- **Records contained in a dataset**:
# # # # # # #

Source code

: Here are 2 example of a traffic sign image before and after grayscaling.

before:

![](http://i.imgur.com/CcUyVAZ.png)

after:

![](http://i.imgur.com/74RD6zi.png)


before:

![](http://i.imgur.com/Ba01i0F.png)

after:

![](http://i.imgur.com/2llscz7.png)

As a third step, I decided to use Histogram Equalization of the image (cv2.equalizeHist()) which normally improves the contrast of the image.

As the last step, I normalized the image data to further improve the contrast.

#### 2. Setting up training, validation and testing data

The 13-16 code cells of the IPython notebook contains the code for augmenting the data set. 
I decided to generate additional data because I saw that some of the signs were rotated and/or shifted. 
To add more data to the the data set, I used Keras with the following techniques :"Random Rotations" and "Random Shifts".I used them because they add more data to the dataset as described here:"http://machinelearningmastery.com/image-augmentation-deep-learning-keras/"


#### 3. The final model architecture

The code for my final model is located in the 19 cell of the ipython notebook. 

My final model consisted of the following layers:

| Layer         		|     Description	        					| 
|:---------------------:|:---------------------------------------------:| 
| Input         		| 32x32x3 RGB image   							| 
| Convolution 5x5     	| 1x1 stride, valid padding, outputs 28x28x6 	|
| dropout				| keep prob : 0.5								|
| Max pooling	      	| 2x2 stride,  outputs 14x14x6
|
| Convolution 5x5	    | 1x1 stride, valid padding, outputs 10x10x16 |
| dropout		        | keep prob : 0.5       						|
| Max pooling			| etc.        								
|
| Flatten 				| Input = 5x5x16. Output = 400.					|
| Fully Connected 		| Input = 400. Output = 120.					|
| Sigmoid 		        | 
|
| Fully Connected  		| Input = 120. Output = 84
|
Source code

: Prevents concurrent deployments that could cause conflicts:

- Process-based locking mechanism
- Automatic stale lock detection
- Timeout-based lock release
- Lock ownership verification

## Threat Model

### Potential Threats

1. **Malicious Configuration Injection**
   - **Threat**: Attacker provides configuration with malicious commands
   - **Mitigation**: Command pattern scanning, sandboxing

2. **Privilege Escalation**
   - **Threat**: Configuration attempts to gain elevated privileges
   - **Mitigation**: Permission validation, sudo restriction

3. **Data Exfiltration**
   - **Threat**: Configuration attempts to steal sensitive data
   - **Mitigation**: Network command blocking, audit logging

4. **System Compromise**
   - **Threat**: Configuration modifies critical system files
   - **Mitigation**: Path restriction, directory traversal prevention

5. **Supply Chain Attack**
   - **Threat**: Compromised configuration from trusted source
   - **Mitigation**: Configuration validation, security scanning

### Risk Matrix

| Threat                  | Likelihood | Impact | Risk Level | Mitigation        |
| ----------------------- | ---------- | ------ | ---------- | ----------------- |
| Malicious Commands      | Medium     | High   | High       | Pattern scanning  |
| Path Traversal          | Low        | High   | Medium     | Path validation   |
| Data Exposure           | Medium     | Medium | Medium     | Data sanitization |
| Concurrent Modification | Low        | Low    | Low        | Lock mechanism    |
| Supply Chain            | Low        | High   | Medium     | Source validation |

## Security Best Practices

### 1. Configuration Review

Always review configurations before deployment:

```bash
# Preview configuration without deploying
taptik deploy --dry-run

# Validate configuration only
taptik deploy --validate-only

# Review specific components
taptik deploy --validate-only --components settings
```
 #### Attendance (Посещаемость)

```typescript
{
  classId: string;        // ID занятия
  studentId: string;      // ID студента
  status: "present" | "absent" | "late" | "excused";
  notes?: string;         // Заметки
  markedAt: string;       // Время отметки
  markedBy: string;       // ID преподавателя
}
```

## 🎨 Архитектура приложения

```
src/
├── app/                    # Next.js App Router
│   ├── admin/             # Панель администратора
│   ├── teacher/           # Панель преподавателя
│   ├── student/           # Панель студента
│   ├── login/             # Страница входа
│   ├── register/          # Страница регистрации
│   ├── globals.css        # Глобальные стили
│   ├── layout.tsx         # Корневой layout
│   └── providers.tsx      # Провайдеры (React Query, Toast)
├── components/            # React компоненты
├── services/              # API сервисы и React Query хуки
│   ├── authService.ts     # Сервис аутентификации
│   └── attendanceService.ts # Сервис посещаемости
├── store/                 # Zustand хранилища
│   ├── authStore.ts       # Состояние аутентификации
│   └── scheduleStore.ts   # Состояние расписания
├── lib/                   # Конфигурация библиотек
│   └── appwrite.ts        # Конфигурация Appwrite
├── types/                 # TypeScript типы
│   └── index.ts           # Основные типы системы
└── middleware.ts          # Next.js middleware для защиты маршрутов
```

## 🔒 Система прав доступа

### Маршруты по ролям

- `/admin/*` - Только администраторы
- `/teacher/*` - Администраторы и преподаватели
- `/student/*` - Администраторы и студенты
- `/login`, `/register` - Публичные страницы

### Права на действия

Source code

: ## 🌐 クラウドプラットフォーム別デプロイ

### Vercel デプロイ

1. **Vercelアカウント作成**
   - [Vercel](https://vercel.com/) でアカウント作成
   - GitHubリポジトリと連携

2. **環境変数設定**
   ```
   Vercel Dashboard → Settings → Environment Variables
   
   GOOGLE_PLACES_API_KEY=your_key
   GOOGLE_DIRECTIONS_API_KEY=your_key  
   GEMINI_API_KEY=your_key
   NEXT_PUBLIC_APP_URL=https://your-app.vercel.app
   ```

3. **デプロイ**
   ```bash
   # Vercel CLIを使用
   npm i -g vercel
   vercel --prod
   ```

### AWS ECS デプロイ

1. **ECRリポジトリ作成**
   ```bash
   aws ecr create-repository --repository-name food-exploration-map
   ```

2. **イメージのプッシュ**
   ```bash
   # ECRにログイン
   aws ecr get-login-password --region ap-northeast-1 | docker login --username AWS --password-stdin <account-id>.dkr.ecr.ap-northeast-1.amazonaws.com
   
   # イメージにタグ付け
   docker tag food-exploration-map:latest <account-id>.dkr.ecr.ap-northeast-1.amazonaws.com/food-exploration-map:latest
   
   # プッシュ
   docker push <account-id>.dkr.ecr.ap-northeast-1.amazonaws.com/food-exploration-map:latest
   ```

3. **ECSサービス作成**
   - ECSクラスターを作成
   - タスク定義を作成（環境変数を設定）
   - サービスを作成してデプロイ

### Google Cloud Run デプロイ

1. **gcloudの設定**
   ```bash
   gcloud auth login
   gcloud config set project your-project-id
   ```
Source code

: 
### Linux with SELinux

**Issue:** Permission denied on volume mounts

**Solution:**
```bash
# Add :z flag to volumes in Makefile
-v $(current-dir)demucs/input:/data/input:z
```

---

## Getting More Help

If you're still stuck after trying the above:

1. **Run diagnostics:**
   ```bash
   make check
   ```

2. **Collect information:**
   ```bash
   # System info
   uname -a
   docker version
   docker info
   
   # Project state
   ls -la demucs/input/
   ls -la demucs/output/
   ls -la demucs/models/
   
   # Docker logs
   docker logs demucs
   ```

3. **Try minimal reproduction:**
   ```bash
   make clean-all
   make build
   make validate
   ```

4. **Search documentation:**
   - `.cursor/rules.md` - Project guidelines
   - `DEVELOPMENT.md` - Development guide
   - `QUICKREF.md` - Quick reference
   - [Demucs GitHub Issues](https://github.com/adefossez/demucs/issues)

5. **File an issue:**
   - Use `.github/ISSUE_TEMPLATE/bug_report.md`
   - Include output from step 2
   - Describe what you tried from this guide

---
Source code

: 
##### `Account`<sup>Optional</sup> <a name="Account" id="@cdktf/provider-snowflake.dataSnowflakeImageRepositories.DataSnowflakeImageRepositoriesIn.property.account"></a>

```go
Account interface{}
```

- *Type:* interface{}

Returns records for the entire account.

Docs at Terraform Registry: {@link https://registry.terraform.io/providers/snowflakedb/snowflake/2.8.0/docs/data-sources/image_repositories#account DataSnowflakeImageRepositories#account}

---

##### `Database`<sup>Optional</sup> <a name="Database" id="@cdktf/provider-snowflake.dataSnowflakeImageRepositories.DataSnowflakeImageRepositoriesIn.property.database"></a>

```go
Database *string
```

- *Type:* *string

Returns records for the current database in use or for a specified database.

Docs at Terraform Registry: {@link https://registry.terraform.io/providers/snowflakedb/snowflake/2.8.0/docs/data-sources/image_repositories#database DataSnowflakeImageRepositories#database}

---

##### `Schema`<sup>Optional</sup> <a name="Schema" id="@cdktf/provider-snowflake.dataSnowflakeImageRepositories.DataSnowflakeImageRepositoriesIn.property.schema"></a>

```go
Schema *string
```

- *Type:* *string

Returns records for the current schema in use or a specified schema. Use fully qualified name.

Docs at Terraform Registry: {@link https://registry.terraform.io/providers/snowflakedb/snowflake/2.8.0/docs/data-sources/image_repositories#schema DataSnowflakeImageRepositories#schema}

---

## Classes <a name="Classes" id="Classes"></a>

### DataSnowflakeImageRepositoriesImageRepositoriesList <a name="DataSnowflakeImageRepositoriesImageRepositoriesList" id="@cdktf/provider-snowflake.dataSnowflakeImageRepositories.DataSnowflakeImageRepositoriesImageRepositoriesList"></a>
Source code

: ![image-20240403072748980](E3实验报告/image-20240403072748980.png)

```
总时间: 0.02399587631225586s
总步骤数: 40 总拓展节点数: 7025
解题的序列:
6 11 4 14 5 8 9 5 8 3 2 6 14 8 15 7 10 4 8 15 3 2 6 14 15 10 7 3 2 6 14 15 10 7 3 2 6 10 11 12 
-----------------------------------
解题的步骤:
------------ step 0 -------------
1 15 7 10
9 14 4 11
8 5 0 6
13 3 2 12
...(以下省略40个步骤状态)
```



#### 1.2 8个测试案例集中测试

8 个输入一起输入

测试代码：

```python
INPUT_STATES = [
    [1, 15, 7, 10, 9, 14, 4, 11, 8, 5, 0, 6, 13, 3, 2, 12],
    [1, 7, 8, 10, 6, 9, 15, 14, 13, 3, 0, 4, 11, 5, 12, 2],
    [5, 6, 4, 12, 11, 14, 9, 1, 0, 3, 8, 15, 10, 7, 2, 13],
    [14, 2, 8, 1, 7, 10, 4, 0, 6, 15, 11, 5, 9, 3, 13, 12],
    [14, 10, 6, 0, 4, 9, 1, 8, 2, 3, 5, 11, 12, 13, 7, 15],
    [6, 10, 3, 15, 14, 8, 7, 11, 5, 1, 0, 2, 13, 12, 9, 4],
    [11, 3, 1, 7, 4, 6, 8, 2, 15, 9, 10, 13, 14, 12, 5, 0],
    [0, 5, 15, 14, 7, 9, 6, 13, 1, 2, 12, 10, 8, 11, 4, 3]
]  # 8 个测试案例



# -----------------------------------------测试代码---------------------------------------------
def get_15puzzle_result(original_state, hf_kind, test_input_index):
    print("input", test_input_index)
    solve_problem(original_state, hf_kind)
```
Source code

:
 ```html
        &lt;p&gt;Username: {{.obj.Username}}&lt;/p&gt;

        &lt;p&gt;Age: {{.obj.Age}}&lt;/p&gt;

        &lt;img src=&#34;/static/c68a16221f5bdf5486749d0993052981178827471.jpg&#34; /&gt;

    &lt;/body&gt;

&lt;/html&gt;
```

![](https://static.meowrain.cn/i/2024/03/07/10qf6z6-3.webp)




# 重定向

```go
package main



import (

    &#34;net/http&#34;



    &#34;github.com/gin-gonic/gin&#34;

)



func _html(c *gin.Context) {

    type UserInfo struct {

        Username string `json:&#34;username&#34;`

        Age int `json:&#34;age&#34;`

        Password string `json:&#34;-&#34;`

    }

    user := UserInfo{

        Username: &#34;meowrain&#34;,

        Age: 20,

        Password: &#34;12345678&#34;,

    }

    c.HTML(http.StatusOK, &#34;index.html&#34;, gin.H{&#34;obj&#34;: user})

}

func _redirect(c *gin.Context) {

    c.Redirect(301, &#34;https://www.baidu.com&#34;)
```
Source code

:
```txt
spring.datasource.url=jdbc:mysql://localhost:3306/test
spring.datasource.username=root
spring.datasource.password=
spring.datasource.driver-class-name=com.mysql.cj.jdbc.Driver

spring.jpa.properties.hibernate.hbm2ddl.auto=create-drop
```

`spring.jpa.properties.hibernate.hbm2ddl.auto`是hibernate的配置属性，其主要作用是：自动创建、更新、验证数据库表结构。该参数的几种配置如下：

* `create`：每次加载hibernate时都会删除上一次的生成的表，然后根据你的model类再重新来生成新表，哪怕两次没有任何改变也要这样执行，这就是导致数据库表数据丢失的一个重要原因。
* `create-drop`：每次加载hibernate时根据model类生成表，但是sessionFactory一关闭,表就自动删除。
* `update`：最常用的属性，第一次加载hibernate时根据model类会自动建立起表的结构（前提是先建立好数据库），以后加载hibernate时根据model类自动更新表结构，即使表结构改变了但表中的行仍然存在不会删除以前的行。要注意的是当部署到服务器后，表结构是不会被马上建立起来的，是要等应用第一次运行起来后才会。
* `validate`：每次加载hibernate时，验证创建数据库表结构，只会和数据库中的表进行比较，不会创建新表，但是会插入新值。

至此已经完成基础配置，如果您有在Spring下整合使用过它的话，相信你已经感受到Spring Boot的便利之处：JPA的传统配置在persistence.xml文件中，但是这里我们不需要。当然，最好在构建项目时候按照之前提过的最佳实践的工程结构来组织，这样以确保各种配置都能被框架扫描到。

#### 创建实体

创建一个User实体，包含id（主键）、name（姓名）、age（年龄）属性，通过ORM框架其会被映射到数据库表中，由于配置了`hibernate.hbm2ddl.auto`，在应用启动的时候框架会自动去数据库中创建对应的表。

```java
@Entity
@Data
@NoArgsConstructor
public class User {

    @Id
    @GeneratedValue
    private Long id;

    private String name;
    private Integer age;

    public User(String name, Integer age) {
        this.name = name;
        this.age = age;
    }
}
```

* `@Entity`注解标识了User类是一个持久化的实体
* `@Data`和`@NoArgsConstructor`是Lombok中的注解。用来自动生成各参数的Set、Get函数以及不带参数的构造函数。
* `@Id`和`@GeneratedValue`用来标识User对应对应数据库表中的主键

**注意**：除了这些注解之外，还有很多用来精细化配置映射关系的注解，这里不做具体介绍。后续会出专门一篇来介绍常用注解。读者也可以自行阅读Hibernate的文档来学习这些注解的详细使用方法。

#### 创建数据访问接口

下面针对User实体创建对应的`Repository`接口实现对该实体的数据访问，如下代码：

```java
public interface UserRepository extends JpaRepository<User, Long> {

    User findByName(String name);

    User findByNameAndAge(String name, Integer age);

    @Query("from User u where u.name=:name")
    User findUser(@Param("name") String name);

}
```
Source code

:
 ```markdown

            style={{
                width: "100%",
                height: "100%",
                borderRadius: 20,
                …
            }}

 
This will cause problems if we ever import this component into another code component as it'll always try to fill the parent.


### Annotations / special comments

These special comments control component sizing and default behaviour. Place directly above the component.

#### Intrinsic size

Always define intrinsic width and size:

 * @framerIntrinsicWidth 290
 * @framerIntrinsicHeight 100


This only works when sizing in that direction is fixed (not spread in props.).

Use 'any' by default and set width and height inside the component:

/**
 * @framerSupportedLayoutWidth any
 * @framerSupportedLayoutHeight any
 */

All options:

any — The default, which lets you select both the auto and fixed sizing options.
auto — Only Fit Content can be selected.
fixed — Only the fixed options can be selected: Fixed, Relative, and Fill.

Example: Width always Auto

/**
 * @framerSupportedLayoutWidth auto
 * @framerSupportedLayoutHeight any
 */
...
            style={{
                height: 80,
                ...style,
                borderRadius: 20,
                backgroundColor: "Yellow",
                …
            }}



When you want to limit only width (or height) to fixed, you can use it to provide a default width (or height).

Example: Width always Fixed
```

# # # # # # #

- **Task directions**: Say how many of the lines above include the string "scanning", and give no other words.

- **Task response**: 3